Was macht man mit einem Album, dessen Zutaten auf dem Papier eigentlich fulminant den eigenen Musikgeschmack widerspiegeln, das aufgrund des in der Presse gefeierten Vorgängers die Erwartungshaltung in höchste Höhen geschraubt hat und überdies mit einer Reihe an Referenzen und Gästen vorstellig wird, die einem im Normalfall den Kopf verdrehen würden – und das dann beim ersten Hören so unfassbar belanglos daherkommt, dass man sich tatsächlich fragt, ob man denn nun die richtigen Stücke zu Gehör bekommen hat?

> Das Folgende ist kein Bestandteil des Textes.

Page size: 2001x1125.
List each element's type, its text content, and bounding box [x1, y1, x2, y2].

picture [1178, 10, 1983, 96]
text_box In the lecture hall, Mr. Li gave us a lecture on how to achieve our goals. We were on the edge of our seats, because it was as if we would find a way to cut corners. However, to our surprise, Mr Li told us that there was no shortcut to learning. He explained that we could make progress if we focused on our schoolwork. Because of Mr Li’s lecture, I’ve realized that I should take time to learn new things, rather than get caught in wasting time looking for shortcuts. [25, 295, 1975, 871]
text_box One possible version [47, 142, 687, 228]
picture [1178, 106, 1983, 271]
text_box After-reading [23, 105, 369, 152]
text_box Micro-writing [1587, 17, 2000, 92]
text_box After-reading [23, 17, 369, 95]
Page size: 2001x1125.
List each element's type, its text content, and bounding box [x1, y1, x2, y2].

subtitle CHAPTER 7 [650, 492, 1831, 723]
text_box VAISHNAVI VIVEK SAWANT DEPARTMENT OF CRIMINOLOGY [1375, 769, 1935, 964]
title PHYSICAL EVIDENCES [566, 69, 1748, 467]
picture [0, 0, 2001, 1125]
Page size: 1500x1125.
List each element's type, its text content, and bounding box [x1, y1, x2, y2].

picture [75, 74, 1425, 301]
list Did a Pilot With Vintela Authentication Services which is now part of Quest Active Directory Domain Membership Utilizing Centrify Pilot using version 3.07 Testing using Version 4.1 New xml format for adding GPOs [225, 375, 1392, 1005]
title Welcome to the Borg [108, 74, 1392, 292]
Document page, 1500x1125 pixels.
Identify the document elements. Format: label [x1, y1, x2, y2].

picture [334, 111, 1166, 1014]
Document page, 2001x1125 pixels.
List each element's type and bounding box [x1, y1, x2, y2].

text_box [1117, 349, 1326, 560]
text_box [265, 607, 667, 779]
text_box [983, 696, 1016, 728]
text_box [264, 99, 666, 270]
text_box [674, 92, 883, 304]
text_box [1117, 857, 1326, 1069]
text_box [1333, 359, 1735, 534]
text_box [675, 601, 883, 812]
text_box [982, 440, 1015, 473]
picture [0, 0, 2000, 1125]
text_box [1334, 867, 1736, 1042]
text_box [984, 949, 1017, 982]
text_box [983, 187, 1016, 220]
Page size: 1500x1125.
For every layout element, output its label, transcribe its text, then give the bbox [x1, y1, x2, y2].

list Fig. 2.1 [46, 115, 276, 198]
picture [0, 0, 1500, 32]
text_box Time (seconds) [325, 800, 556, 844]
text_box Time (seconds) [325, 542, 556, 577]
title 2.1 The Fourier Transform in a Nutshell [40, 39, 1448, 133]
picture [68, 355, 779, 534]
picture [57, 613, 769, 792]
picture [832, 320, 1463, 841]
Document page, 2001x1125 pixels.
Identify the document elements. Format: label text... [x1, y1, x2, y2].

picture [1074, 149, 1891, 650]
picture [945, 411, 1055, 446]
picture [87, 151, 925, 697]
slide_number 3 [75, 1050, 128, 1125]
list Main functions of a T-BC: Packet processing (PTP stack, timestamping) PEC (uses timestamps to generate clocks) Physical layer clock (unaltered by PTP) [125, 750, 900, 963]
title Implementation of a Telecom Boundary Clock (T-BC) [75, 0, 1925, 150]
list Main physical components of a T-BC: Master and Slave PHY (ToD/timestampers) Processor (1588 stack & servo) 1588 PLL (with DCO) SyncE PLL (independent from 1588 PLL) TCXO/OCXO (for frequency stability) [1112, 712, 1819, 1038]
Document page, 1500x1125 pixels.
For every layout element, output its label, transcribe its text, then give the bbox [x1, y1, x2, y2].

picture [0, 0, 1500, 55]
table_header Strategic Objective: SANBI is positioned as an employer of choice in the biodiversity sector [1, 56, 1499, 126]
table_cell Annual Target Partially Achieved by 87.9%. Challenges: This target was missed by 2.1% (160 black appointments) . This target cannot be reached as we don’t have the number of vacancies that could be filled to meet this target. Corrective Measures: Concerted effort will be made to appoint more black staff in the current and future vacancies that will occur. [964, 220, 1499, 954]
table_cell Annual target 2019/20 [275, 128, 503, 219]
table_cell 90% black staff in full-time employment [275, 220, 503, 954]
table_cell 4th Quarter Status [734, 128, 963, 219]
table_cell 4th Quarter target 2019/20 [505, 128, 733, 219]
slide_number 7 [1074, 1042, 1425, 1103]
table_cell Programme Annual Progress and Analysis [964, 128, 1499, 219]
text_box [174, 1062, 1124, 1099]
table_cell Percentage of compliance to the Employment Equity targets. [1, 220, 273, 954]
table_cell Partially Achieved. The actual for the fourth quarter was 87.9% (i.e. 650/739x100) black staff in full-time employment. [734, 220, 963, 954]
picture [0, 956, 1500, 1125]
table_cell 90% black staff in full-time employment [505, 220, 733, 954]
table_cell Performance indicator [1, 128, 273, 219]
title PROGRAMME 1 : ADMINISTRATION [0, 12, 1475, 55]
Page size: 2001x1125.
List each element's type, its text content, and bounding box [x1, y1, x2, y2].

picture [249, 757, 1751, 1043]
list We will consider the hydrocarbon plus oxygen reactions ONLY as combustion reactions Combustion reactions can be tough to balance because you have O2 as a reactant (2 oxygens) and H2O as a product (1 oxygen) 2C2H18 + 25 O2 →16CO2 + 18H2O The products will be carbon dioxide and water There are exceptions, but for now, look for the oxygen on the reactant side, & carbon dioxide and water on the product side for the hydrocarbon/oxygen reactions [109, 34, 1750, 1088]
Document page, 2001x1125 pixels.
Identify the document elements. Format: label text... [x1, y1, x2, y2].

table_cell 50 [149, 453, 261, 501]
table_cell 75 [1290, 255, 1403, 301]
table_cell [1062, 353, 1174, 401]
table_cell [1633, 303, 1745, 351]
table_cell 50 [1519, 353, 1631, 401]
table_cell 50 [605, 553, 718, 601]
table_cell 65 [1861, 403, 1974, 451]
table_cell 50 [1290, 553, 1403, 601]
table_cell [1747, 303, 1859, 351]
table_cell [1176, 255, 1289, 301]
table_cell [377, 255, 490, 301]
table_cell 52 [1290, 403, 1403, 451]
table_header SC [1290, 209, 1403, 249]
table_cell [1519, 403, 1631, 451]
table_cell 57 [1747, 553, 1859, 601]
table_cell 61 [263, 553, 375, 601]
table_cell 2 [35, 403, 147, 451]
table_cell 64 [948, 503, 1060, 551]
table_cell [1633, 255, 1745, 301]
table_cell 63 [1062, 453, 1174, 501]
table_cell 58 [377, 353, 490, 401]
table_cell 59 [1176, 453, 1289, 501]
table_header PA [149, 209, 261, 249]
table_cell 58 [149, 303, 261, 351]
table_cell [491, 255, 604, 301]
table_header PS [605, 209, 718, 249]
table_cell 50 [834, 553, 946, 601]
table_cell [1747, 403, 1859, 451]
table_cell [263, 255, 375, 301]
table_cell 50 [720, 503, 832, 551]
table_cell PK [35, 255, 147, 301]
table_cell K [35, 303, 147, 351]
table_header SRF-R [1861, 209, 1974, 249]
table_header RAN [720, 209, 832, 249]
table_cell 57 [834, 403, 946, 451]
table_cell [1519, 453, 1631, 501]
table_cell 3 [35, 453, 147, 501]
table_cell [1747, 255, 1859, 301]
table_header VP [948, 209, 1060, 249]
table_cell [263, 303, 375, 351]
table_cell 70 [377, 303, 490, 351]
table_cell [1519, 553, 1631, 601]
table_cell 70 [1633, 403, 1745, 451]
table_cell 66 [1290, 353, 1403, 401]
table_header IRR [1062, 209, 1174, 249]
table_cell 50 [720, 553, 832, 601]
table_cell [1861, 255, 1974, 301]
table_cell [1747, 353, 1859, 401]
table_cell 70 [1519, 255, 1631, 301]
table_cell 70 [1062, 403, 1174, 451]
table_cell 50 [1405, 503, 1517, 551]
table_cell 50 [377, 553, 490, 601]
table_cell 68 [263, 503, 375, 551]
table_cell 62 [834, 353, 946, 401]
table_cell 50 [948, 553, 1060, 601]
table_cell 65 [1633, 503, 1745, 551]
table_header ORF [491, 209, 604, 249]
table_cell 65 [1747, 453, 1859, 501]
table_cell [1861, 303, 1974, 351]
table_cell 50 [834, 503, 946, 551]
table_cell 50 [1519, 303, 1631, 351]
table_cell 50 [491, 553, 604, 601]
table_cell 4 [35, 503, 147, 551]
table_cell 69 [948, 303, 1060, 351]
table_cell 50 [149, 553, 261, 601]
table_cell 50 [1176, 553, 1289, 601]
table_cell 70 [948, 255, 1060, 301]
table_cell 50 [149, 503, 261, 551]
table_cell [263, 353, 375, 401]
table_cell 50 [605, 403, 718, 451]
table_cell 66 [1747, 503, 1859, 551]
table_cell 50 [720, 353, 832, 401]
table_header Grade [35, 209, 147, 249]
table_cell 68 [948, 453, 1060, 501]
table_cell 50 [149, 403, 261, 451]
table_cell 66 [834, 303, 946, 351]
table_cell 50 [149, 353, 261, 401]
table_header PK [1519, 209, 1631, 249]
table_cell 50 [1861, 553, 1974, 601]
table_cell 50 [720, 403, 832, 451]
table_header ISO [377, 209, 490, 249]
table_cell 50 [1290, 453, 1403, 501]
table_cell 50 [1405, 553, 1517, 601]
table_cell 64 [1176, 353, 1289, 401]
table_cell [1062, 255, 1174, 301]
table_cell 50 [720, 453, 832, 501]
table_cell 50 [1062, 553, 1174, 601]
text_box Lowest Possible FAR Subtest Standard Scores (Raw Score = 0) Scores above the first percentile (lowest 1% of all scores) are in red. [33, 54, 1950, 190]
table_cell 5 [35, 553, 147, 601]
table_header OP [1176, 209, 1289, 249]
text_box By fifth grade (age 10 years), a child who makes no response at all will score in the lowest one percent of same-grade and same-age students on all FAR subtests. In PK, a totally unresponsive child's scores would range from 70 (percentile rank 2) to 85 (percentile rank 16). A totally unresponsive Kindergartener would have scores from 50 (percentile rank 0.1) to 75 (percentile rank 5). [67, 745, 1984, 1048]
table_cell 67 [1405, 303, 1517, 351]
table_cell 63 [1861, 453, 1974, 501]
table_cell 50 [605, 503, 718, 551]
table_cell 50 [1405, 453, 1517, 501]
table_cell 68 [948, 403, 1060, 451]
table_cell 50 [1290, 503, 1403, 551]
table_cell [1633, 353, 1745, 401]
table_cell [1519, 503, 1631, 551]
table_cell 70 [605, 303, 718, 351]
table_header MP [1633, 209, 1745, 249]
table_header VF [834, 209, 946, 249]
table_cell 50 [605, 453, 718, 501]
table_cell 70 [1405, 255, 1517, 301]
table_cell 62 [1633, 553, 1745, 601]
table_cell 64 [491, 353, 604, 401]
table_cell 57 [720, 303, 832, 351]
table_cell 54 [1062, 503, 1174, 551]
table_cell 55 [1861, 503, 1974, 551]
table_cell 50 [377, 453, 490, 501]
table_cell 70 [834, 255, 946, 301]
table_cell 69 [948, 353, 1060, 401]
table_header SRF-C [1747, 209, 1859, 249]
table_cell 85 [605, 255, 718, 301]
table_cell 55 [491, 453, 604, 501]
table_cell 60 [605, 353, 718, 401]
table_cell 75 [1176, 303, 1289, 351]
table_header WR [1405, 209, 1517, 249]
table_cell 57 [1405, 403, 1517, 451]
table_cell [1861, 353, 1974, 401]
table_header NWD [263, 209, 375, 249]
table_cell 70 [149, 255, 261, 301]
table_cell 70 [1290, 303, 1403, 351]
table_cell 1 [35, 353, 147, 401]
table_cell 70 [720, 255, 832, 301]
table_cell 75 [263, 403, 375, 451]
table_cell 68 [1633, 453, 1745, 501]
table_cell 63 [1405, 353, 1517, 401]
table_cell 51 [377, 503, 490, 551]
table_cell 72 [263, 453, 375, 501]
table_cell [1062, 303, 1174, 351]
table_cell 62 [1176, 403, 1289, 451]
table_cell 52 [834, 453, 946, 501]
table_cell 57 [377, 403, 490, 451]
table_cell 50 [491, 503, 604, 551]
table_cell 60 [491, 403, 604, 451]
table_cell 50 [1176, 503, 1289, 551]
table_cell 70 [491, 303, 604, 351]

Cold Specks‘ Zweitling „Neuroplasticity“ war so ein Fall. Vollmundig in der Presse und der Sängerin selbst immer mal wieder als „Doom Soul“ gefeiert, sorgten die ersten Klänge von „A Broken Memory“ und „Bodies At Bay“ eher für Schulterzucken. Klang es doch irgendwie so ein wenig nach PJ Harvey, nur ohne deren Zorn, oder eben nach Anna Calvi ohne deren Pathos. Irgendetwas fehlte also und selbst die Info, dass sich der allmächtige Michael Gira den Gegenbesuch nach Al Spx‘ Beitrag auf „To Be Kind“ angetreten hatte, konnte noch nicht vollends für Zufriedenheit sorgen.

Doch dann taucht am Ende „A Season Of Doubt“ auf. Ein intimes Kammerspiel, voll von tosenden Emotionen, das nur wenig instrumentalisiertes Brimborium nutzen muss, um ausreichend Angst und Schrecken zu verbreiten. Allein schon die sehnsüchtelnde Trompete von Ambrose Akinmusire versprüht genügend Anmut, dass man sich am Ende dabei erwischt, vollends entrückt die Gedanken schweifen haben zu lassen. Schon überlegt man, diesem Album, dem man nach den ersten zwei, drei Stücken nur noch als genügende Geräuschkulisse gelauscht hat, einen neuen Durchgang zu gönnen. So hört man auf einmal die lärmigen Zwischentöne, die aus „Old Knives“ ein widerborstiges angejazztes Biest machen; Michael Giras brummenden Background in „Exit Plan“, welcher der entrückten Stimme von Al Spx gar ein wenig Wärme an die Hand gibt; und schließlich im ätherisch startenden „Let Loose The Dogs“, wie die Sängerin die Stärke ihrer Stimme vollends wiedergefunden hat und plötzlich wieder diese ungewöhnliche Qualität besitzt, uralt und blutjung zugleich zu klingen.

„Neuroplasticity“ schafft es im Endeffekt gerade noch so, die Kurve zu kriegen, um nicht im Mittelmaß zu versinken. Die Songs bieten zwar viele Berührungspunkte, verlieren sich aber auch in ihren Einzelteilen, ohne Kennzeichen zu setzen. Nicht immer reißt es dann die Musikalität ihrer Sängerin noch raus, manchmal versandet die Idee des Songs wie in „Living Signs“, das mit einer knackigen Bassfigur eröffnet, sich dann aber in fast schon konventionelle Popmuster auflöst. Vielleicht scheitert Cold Specks gerade so ein wenig am Zeitgeschmack und „Neuroplasticity“ wäre bei einer Veröffentlichung im späteren Herbst oder gar Winter besser weggekommen. So bleibt es zu guter Letzt bei einem ordentlichen Album mit krönendem Abschluss.